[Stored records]
··········

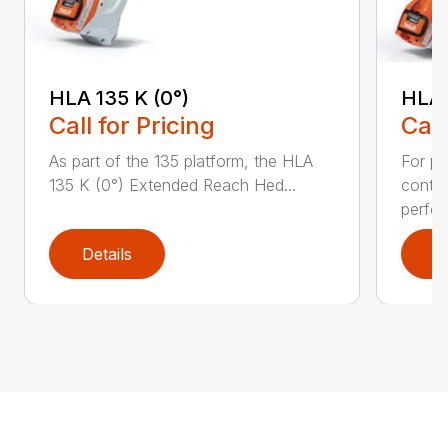
HLA 135 K (0°)
HLA 
Call for Pricing
Call
As part of the 135 platform, the HLA
For pr
135 K (0°) Extended Reach Hed...
contr
perfor
Details
D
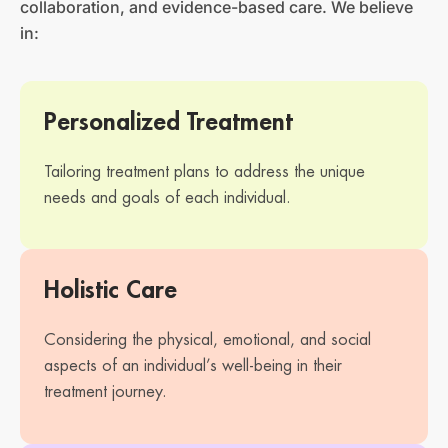
collaboration, and evidence-based care. We believe
in:
Personalized Treatment
Tailoring treatment plans to address the unique
needs and goals of each individual.
Holistic Care
Considering the physical, emotional, and social
aspects of an individual’s well-being in their
treatment journey.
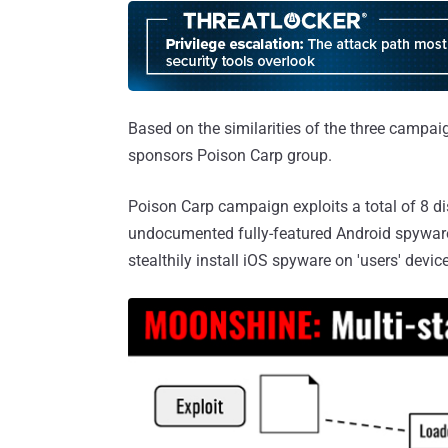
Based on the similarities of the three campai
sponsors Poison Carp group.
Poison Carp campaign exploits a total of 8 dis
undocumented fully-featured Android spywar
stealthily install iOS spyware on 'users' dev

··········

What is expected: Please show, exactly as written, every line above that contains the word "Poison".

Written reply:
sponsors Poison Carp group.
Poison Carp campaign exploits a total of 8 dis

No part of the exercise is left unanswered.